The technology you choose for connection pooling is also important. If you control the source code to your programs and they use ODBC or JDBC (Java Database Connectivity), you can enable connection pooling in your code (at the application-instance level). If your applications are running on an application server, that's OK--most servers support connection pooling in one form or another.
Finally, most database technologies let you set the number of pooled connections and the length of time to keep unused connections open. If you have too few pooled connections, network performance gains are minimal. And each open connection uses resources on the database server, so too many connections, especially with a long time-out value, hurts overall database performance.
Tracking connection problems can be difficult. Network performance for the database improves with reduced bandwidth. And as the database slows down, there's less traffic. That can fake you into thinking you achieved your goal of improving database behavior. Still, you can find out how many connections are open by checking your database-management interface.
Change Is Good
Connection pooling is the best short-term solution. By making a few simple changes to your application server's configuration files or a slight modification to your source code, you can get a huge reduction in bandwidth usage. Much of the benefit of this approach depends on your users' access patterns. If many users hit the database repeatedly, the performance improvement will be noticeably large because you won't be rebuilding connections repeatedly. But if you have just a few users performing long-running queries, the improvement will be minimal.
A long-term solution is to review the queries your applications use against your database. Queries that return unnecessary columns or too many rows, and queries that return data and then use the result to go back to the database for more data, are problems.

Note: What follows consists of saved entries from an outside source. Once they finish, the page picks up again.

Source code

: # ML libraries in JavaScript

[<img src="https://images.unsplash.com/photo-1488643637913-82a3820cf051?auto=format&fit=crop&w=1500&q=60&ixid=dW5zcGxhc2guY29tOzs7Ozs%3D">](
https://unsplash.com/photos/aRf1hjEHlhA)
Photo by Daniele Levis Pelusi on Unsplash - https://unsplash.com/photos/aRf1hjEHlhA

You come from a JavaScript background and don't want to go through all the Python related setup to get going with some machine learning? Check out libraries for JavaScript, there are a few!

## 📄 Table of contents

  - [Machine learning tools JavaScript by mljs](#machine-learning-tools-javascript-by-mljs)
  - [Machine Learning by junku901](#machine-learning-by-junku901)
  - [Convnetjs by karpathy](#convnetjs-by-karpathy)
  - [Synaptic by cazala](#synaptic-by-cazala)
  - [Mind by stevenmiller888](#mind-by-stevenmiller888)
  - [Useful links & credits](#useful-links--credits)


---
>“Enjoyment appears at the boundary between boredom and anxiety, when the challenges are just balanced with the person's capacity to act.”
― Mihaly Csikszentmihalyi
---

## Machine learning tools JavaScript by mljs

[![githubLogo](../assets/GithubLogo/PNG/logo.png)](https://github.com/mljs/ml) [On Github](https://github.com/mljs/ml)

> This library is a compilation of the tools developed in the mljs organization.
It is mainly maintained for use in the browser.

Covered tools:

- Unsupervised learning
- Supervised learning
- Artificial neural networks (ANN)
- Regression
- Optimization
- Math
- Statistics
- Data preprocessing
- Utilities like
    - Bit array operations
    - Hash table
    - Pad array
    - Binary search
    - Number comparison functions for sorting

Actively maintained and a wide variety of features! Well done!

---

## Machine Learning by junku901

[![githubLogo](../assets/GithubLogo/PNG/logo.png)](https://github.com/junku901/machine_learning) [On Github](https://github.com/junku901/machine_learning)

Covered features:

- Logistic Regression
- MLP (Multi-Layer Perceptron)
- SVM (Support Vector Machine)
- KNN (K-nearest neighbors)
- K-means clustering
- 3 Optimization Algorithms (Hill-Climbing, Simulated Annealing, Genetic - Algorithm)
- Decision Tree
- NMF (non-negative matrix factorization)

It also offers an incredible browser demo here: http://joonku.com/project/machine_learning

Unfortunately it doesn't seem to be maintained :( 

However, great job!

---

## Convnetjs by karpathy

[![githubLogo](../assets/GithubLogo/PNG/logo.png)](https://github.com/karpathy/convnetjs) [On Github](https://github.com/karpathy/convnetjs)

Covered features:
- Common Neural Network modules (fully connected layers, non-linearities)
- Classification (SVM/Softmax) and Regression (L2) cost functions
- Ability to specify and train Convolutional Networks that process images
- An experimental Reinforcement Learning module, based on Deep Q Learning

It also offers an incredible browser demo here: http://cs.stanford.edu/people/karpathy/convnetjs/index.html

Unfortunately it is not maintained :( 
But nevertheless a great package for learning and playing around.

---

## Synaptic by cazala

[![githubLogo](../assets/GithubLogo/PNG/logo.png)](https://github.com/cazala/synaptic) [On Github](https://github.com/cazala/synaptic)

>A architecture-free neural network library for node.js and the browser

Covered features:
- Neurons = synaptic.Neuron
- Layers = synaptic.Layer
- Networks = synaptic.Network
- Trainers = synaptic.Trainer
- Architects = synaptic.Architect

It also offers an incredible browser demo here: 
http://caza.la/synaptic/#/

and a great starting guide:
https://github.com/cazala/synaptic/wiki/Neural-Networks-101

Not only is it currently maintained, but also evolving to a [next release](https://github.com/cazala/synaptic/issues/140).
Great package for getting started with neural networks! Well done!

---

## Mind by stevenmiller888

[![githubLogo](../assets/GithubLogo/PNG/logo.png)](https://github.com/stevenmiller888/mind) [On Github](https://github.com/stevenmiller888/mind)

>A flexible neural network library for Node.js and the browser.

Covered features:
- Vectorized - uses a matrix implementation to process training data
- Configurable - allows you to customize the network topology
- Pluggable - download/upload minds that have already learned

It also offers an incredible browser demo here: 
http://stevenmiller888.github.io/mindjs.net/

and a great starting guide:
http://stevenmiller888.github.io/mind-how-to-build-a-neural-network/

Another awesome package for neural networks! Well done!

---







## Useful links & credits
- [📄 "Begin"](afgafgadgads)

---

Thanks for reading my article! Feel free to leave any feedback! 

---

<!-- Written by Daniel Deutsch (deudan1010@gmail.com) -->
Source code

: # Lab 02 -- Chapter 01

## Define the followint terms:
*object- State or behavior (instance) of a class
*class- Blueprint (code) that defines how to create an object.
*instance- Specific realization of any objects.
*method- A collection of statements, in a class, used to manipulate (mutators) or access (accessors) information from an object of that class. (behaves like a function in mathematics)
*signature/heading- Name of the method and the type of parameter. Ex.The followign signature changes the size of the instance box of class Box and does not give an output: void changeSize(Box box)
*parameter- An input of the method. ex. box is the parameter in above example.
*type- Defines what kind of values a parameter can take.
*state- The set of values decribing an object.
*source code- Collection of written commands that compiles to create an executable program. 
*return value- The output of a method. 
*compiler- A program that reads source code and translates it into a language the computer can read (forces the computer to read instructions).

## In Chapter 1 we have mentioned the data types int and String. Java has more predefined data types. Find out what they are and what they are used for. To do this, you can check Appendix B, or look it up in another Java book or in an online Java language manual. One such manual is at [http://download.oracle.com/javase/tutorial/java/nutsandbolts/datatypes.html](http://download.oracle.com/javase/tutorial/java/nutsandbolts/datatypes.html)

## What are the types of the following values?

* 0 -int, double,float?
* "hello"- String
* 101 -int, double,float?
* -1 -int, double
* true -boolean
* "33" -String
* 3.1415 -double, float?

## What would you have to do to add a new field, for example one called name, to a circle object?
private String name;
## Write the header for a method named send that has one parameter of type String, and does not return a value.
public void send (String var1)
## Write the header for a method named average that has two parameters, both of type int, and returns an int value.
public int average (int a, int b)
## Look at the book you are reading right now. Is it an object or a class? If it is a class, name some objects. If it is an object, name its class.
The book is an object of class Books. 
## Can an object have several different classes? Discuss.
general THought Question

If you still can't reduce network traffic using these methods, go Gigabit Ethernet on the connection from the switch to your database and application server. Gigabit networking technology costs have dropped, so increasing the pipe size is no big deal. This is a good solution if your application uses an application server or if you're having problems because of congestion between the database and the application server. If your application has a fat client to the database, you need to upgrade your backbone so the switches are gigabit-connected as well.
Watch out for Web services. If they aren't configured properly, they can hit your database too much. Writing a Web service that selects and returns a single value from a database row is a no-brainer, but it poses a health hazard to your database and your network. If your organization has 15 Web services modules that each return a single field from the same table, for instance, that places 15 expensive call-response sequences on your network, and your database executes the query 15 times.
Even when implemented correctly, Web services create more network traffic than a traditional query because of two factors: the SOAP (Simple Object Access Protocol) envelope and the translation of result sets to XML/text. When used incorrectly, the overhead can be large--about 250 bytes per call, plus the difference in size between your database's representation of the data and a text translation of that data.
From the network side, there aren't many options for optimizing your database other than throwing bandwidth at the problem. As database and hardware technologies advance, though, more developers will tackle solutions for reducing database traffic. Until then, it's up to you and your packet sniffers.